Expertise vs. bias

July 10, 2017
Very few people immerse themselves in reservoir engineering for reasons other than to make a living. Study groups do not form to help amateur enthusiasts deepen their knowledge of catalytic cracking.

Very few people immerse themselves in reservoir engineering for reasons other than to make a living. Study groups do not form to help amateur enthusiasts deepen their knowledge of catalytic cracking. Not many groups outside the pipeline industry schedules bus tours to pig traps. The oil and gas business relies on equipment, processes, skills, and knowledge of little or no interest outside the industry. Technical peculiarity makes oil and gas expertise unaccompanied by industry experience rare and sometimes suspect.

In the US and Canada, however, the assumptions persist that industry experience implies bias and that expertise needed for effective regulation abounds in exterior realms. Industry experience in this view is a taint, disqualifying to prospective regulators and corrupting to regulators who consult it. This is an intellectual trap.

'Regulatory rollback'

A July 2 article in the New York Times, for example, notes US Environmental Protection Agency Scott Pruitt has met frequently with industry groups during his 4 months in office while pressing "a regulatory rollback larger in scope than any other over so short a time in the agency's 47-year history." The article doesn't point out that Pruitt is pulling EPA back from 8 years of regulatory frenzy.

"Pruitt's main source of counsel on industry regulations appears to be the industries he regulates," the article observes, lamenting later that the administrator has held "few meetings with career employees or environmental groups." That comparison makes the "rollback" sound like a special-interest takeover of EPA-evidently the article's intended impression. In fact, the EPA-notwithstanding the knowledgeable and dedicated professionals it no doubt employs-squandered its credibility when, during Barack Obama's presidency, it regulated as though exempt from constitutional constraint. Where was the Times when the agency acted like a wholly owned subsidiary of the environmental lobby?

Counsel of the oil and gas industry and other targets of the previously dictatorial EPA is precisely what the agency needs.

In Canada, aversion to input from the oil and gas industry appears in recent recommendations for overhauling the National Energy Board from a panel appointed by the Liberal federal government. As regulator of interprovincial and international oil and gas pipelines, the NEB has become a forum of contention. Environmental groups increasingly try to block pipeline construction as a way to limit the production and use of oil and gas. Amplifying controversy is the government's pursuit of ambitious targets for greenhouse gas emissions and cautious indulgence of new, economically essential pipelines.

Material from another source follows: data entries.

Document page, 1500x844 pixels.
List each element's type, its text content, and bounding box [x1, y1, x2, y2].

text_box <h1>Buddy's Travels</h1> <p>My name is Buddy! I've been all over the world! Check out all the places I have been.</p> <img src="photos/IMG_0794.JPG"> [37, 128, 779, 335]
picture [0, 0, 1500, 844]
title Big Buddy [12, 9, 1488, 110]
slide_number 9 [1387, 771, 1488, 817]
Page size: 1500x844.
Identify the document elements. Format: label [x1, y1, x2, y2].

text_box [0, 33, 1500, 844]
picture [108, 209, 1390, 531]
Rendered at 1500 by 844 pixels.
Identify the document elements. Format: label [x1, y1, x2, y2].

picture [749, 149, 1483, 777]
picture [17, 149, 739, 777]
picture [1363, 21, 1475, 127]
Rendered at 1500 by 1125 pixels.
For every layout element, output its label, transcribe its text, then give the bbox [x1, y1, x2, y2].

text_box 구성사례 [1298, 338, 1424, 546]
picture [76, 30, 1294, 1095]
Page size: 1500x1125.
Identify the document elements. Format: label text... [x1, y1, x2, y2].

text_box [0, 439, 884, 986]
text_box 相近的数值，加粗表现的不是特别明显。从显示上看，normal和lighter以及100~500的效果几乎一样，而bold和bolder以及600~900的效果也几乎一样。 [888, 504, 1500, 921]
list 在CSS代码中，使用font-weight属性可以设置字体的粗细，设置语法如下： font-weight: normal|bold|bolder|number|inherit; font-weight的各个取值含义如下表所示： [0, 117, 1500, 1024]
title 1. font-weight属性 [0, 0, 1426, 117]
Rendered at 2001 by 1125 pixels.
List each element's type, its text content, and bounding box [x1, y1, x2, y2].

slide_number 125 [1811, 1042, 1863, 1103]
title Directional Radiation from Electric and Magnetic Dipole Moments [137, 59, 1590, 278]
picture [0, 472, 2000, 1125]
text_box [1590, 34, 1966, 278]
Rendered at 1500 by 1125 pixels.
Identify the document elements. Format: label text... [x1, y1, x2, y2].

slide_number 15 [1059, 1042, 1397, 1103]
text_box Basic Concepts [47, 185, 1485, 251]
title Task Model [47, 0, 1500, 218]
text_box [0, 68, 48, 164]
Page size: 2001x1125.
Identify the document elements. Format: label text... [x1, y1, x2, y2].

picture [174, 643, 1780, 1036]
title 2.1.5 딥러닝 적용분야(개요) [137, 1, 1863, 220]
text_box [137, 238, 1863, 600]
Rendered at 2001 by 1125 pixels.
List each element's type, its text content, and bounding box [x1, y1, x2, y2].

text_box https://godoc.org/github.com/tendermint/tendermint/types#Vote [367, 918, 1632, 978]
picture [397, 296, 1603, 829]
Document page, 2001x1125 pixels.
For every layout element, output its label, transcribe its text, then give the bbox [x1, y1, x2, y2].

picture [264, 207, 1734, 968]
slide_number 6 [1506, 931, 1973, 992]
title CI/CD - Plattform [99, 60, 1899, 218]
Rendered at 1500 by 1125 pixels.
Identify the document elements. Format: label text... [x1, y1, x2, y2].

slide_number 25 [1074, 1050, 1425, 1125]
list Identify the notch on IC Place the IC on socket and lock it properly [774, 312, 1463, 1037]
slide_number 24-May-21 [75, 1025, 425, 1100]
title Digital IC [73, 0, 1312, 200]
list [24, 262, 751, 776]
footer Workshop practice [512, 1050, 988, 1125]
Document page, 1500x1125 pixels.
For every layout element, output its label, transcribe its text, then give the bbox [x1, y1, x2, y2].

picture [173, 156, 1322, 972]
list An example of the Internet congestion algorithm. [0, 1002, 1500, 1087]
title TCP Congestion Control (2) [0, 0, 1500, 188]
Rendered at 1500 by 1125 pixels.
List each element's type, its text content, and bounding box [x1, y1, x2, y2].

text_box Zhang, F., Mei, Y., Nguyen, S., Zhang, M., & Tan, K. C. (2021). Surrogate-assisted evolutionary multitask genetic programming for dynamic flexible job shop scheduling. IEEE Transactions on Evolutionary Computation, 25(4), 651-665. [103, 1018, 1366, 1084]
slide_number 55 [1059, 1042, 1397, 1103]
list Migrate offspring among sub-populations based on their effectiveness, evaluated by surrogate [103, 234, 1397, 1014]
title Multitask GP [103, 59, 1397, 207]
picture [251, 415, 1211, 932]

The challenge of balancing these interests is evident in the NEB report, which recommends replacing the board with an entity called the Canadian Energy Transmission Commission and divesting informational functions to a new, independent Canadian Energy Information Agency. The commission would attempt to weigh pipeline considerations against broad energy goals of the federal government, such as responding to climate change, better than the panel says NEB has been able to do. And its membership would address a worry expressed in public comments.

'Captured' by industry

"We heard that Canadians have serious concerns that the NEB has been 'captured' by the oil and gas industry, with many board members who come from the industry that the NEB regulates, and who-at the very least appear to-have an innate bias toward that industry," the panel reported. "Canadians told us that, while energy industry expertise is critical, they expect to see NEB board members who represent a broader cross-section of Canada and wider scope of knowledge and experience, particularly Indigenous knowledge, regional understanding, and climate science."

The Times article and NEB report raise a legitimate concern. Regulators do need distance from the industries they regulate. Because they also need expertise often unavailable elsewhere, distance shouldn't become divorce. Only industry opponents favor regulation by endless conflict. In the US, they're losing. That the same cannot be said for Canada is evident in the NEB panel's proposal for two-step approval of major projects in a process requiring at least 3 years.